Below is a block of records; reproduce all of them exactly and leave out any pictures.

Saved entries:
__________

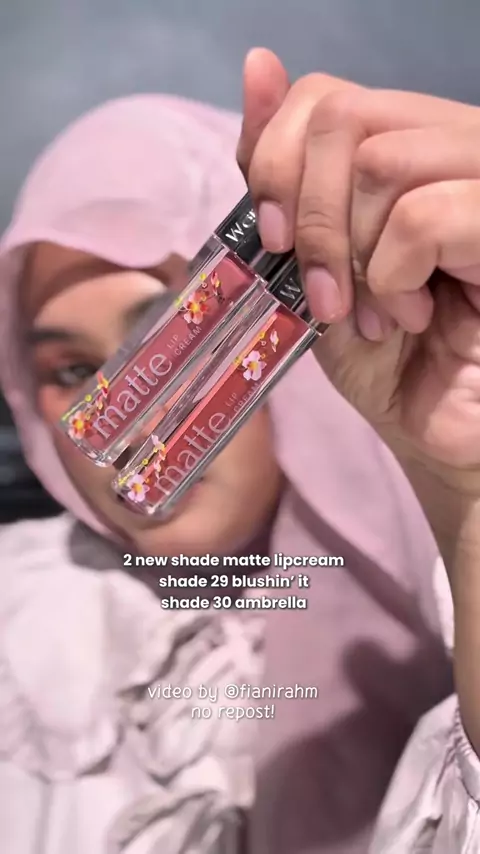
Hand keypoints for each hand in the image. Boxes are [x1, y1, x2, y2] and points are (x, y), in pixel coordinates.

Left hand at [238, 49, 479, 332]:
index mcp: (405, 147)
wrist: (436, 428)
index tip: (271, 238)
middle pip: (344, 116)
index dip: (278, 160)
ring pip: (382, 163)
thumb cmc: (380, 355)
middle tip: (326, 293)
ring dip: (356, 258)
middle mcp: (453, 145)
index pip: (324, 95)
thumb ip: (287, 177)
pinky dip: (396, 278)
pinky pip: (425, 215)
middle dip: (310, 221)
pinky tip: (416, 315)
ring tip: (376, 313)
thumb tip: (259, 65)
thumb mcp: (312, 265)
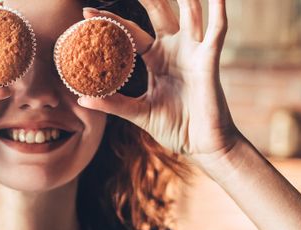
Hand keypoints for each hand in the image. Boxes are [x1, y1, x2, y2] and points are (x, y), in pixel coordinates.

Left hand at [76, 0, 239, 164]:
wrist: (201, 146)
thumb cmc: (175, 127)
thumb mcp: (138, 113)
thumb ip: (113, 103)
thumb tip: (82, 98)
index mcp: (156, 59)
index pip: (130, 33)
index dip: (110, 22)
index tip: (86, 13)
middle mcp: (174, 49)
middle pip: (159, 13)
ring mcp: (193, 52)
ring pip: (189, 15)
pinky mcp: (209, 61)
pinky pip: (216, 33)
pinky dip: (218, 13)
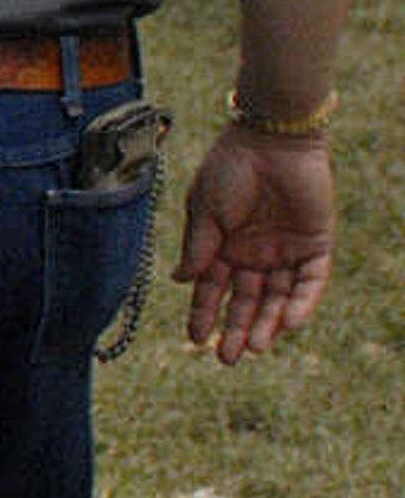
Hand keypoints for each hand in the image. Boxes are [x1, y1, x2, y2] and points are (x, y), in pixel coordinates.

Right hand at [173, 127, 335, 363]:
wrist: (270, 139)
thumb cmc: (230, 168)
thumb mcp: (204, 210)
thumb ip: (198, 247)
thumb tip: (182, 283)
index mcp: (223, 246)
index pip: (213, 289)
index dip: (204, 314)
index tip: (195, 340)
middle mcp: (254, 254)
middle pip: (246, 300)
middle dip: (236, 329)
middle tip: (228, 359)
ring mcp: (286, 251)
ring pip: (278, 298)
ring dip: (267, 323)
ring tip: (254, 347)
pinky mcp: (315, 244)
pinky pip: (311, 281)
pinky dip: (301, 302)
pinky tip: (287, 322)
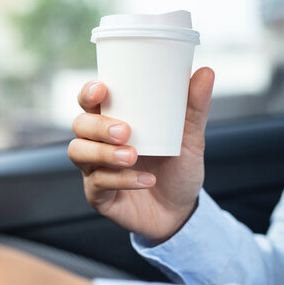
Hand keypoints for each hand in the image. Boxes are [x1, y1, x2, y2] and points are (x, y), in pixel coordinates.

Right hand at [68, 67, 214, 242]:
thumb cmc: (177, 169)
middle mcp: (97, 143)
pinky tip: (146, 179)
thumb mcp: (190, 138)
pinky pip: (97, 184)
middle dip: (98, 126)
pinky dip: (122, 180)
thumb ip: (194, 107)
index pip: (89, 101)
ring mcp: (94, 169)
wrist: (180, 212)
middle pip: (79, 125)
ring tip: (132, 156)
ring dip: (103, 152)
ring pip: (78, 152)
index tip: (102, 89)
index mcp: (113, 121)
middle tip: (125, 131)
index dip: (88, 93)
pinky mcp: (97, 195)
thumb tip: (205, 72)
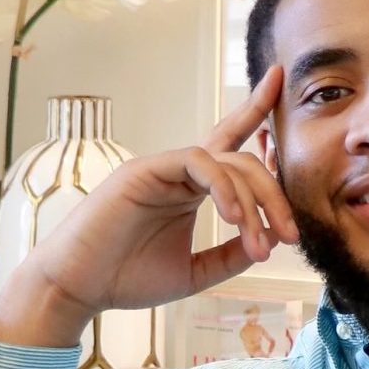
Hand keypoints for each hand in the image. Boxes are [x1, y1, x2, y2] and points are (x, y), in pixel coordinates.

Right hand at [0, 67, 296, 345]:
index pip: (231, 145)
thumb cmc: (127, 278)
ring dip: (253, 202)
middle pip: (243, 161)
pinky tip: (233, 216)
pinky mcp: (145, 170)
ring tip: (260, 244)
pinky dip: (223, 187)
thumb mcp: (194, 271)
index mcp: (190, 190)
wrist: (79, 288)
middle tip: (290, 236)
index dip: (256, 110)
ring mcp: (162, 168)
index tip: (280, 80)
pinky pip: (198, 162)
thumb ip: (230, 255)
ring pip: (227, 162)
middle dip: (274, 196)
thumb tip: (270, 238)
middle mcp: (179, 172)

__________

• Solution:
Hand keypoints for each hand in the image. Boxes are [x1, y1, x2, y2] and points are (x, y), in pixel coordinates.

Left hand at [238, 49, 479, 332]:
index mcp: (405, 147)
wrist: (436, 428)
index tip: (271, 238)
middle pip: (344, 116)
index dip: (278, 160)
ring pip: (382, 163)
thumb cmc: (380, 355)
middle tip: (326, 293)
ring dip: (356, 258)
middle mcp: (453, 145)
index pip: (324, 95)
thumb ip: (287, 177)
pinky dip: (396, 278)
pinky pip: (425, 215)
middle dip: (310, 221)
pinky tip: (416, 315)
ring tip: (376, 313)
thumb tip: (259, 65)
thumb mcp: (312, 265)
Hand keypoints for each hand in the image. Boxes are [x1, y1, x2, y2] and points are (x, y), in pixel coordinates.

Left hand at [76, 0, 239, 164]:
wrist: (201, 146)
thumb cmc: (175, 127)
thumb mcp: (138, 113)
thumb ip: (113, 103)
thumb tip: (82, 98)
index mcp: (156, 59)
index pip: (130, 33)
index dip: (110, 22)
index tip: (86, 13)
middle mcp: (174, 49)
middle pip: (159, 13)
ring mcp: (193, 52)
ring pip: (189, 15)
pinky mcp: (209, 61)
pinky pip: (216, 33)
pinky dip: (218, 13)
Hand keypoints for each hand in the image. Boxes are [x1, y1, x2, y2] and points are (x, y), in pixel coordinates.

Right hand at [173, 127, 335, 363]:
wrist: (270, 139)
thumb cmc: (230, 168)
thumb mcp: (204, 210)
thumb ip: (198, 247)
thumb tip: (182, 283)
index mcp: (223, 246)
index pip: (213, 289)
index dip: (204, 314)
index tip: (195, 340)
middle mcp: (254, 254)
middle pip: (246, 300)
middle dip: (236, 329)
middle tip: (228, 359)
ring mcp: (286, 251)
ring pip: (278, 298)
ring dip: (267, 323)
ring tip: (254, 347)
pinky mcp: (315, 244)
pinky pip: (311, 281)
pinky dip: (301, 302)
pinky tip: (287, 322)
Hand keypoints for each hand in the image. Boxes are [x1, y1, x2, y2] and points are (x, y), in pixel coordinates.

Right hand at [68, 67, 214, 242]:
thumb cmc: (177, 169)
middle mcp: (97, 143)
pinky tip: (146, 179)
thumb mcp: (190, 138)
pinky pip: (97, 184)
middle dip: (98, 126)
pinky dip: (122, 180)
thumb ip: (194, 107)
index pip: (89, 101)
ring mcp: (94, 169)
wrist: (180, 212)
middle pip: (79, 125)
ring tip: (132, 156)
ring dip: (103, 152)
ring pip: (78, 152)
index tip: (102, 89)
index mcp: (113, 121)
middle tip: (125, 131)
index dip: (88, 93)
pinky mcp: (97, 195)
thumb tip: (205, 72)
Hand keypoints for each hand in the image. Boxes are [x1, y1, x2, y2] and points are (x, y), in pixel coordinates.

Right hand at [0, 67, 296, 345]:
index pip: (231, 145)
thumb cmc: (127, 278)
ring dip: (253, 202)
middle pip: (243, 161)
pinky tip: (233, 216)
pinky mcp: (145, 170)
ring tip: (260, 244)
pinky dip: (223, 187)
thumb mcp: (194, 271)
index mcp: (190, 190)
wrist: (79, 288)
middle tip: (290, 236)
index dip: (256, 110)
ring mcp: (162, 168)
index tip: (280, 80)
pinky pip: (198, 162)
thumb ip: (230, 255)
ring pip: (227, 162)
middle dip: (274, 196)
thumb tip: (270, 238)
middle mcp: (179, 172)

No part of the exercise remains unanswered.